FIGS. 7 (A) and 7 (B) are sectional views taken along the line VI-VI in the figure, and are schematic views showing a method of constructing two kinds of slopes on the side wall of the furnace. Reference numeral 10 in the drawing: Reverberatory furnace, 11: Molten metal holding tank, 12, 12 ': Long side wall, 13,
13 ': short side wall, 14: furnace bottom, 15: inductor, 16,16': inclined surface, 17: molten metal.

Claims (3)

[Scope of utility model registration request] 1. A reverberatory furnace having a molten metal holding tank for melting a metal, an alloy, etc. and holding a molten metal, and an inductor installed near the outside of one side wall for electromagnetic stirring of the molten metal.
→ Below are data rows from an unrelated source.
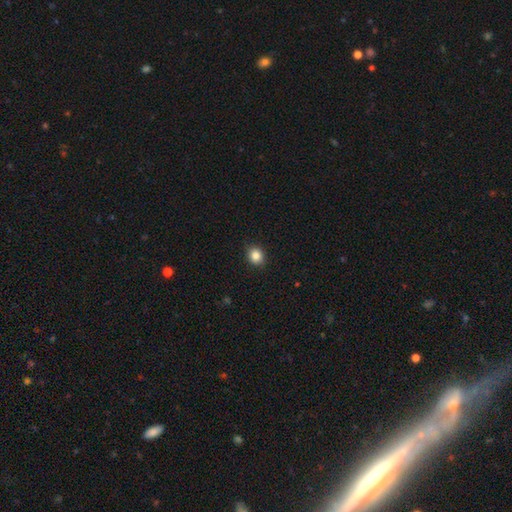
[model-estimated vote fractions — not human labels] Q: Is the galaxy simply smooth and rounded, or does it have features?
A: smooth — 85%.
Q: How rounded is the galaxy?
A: round — 71%.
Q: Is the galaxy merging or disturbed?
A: none — 90%.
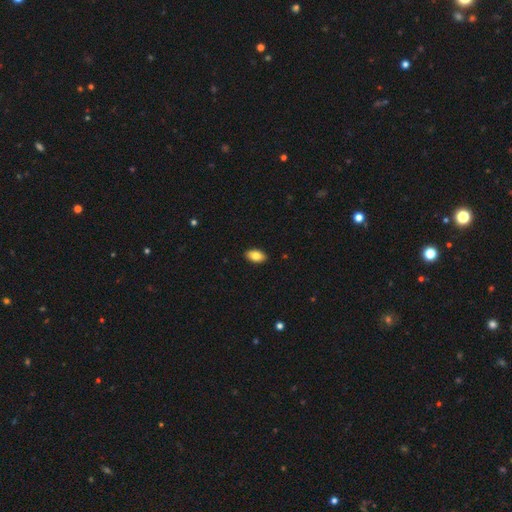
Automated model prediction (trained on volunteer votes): Overall: smooth (83%). How rounded: in between (93%). Merging: none (90%).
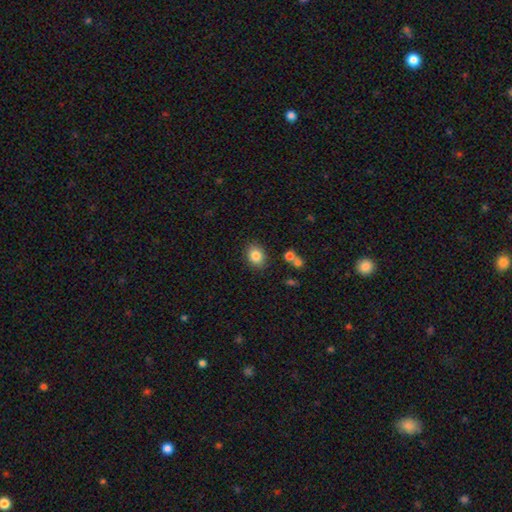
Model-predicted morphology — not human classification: This is clearly a smooth galaxy (84%). How rounded: likely in between (62%). Merging: clearly none (84%).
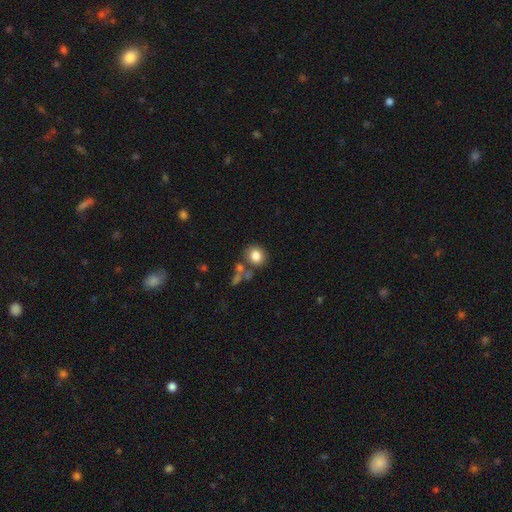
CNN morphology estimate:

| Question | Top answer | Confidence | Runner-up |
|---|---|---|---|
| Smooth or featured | smooth | 81% | star or artifact (10%) |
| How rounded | round | 73% | in between (26%) |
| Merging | none | 69% | merger (13%) |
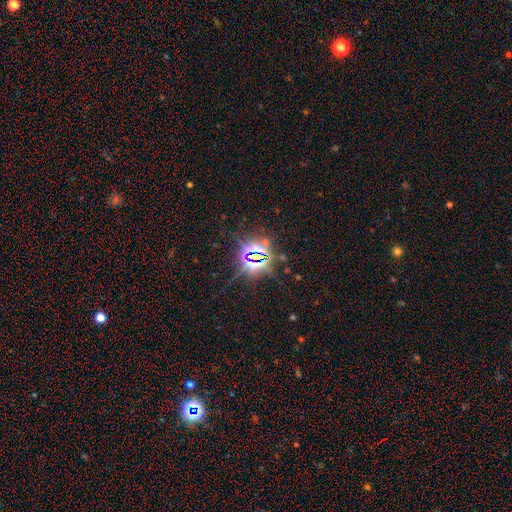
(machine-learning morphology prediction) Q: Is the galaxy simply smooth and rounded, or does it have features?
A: star or artifact — 82%.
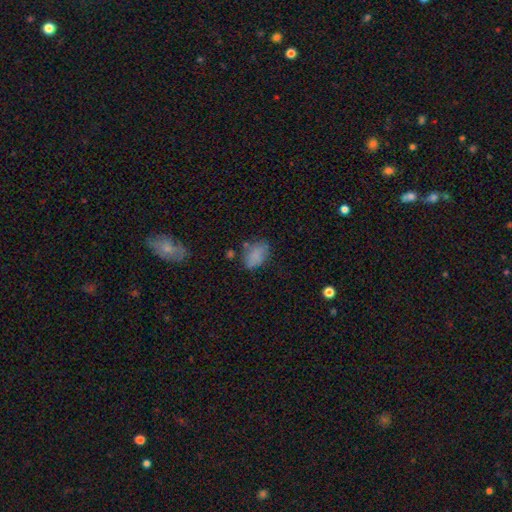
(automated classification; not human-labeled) smooth_or_featured: smooth (p=0.81) [alt: star or artifact p=0.10]
how_rounded: in between (p=0.85) [alt: round p=0.14]
merging: none (p=0.62) [alt: minor disturbance p=0.24]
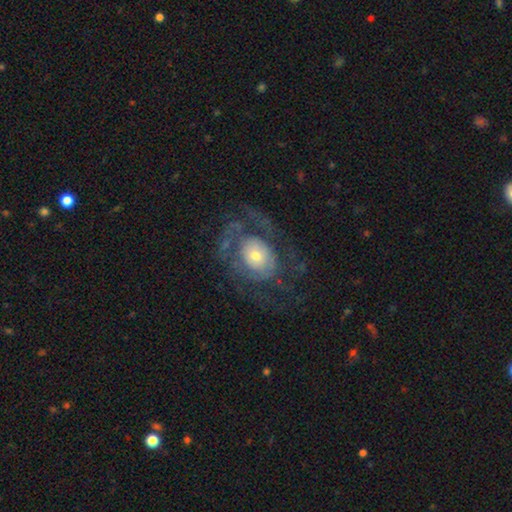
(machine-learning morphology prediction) featured or disk 68%, smooth 24%, star or artifact 8%. Down the decision tree: edge-on disk — no (96%); bar — no (82%); spiral arms — yes (65%); bulge size — small (44%); merging — none (50%).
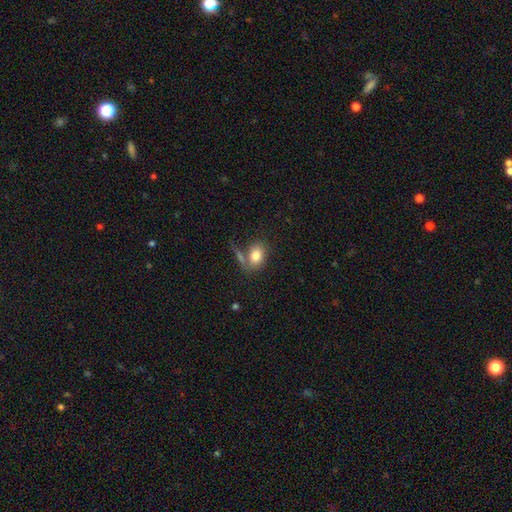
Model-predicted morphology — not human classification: Smooth or featured? smooth (79%)
How rounded? in between (73%)
Merging? none (50%)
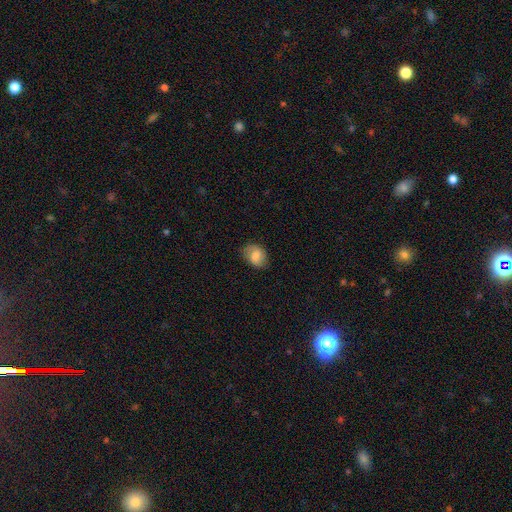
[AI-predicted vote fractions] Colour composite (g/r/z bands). It shows a smooth galaxy with no disk features (74%) that is in between round and cigar-shaped (70%). Merging: none (72%).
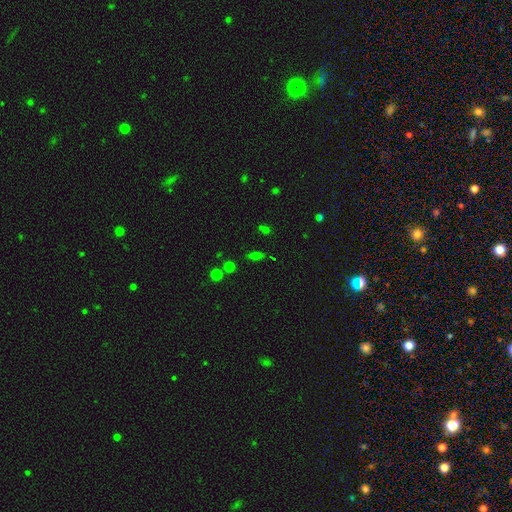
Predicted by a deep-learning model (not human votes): This appears to be a smooth galaxy with no disk features (50%). Merging: none (78%).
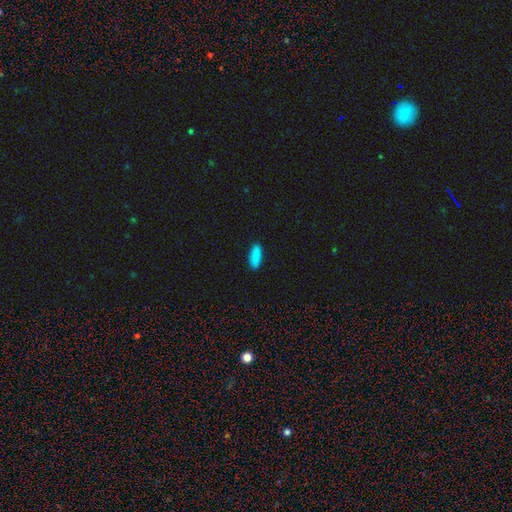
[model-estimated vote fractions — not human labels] smooth_or_featured: smooth (p=0.89) [alt: star or artifact p=0.07]
how_rounded: in between (p=0.69) [alt: cigar-shaped p=0.29]
merging: none (p=0.89) [alt: minor disturbance p=0.08]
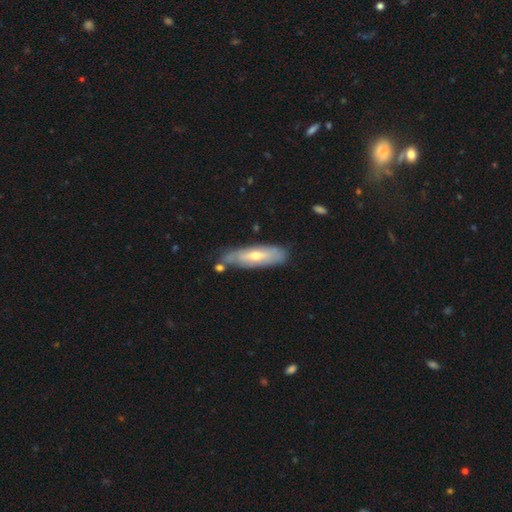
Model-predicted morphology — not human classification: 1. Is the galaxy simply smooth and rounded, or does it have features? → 57% featured or disk, 36% smooth, 6% star or artifact.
In an electromagnetic stirring mechanism for molten metal in a metallurgical furnace, a part of the inside of the side wall where the inductor of the molten metal holding tank is installed is cut out obliquely, and the upper or lower side of the side wall formed in a protruding state Each of which has a slope formed on its surface, each of which faces the molten metal flowing by the moving magnetic field generated by the inductor, and flows the molten metal in the holding tank from the lower layer to the upper layer or from the upper layer to the lower layer. Electromagnetic stirring mechanism for molten metal in a molten metal holding tank, characterized by converting 2. The inclined surface for changing the direction of flow is formed as an upper inclined surface that remains when substantially the upper half of the inner side wall on the side where the inductor is installed is cut out obliquely. The electromagnetic stirring mechanism of the molten metal in the molten metal holding tank according to claim 1, wherein the flow direction of the molten metal is changed from the lower layer to the upper layer. 3. The slope for changing the direction of the flow is formed as a slope on the lower side of a portion which remains when the lower half of the inside of the side wall on which the inductor is installed is cut out obliquely. The electromagnetic stirring mechanism for a molten metal in a molten metal holding tank according to claim 1, wherein the flow direction of the molten metal is changed from an upper layer to a lower layer.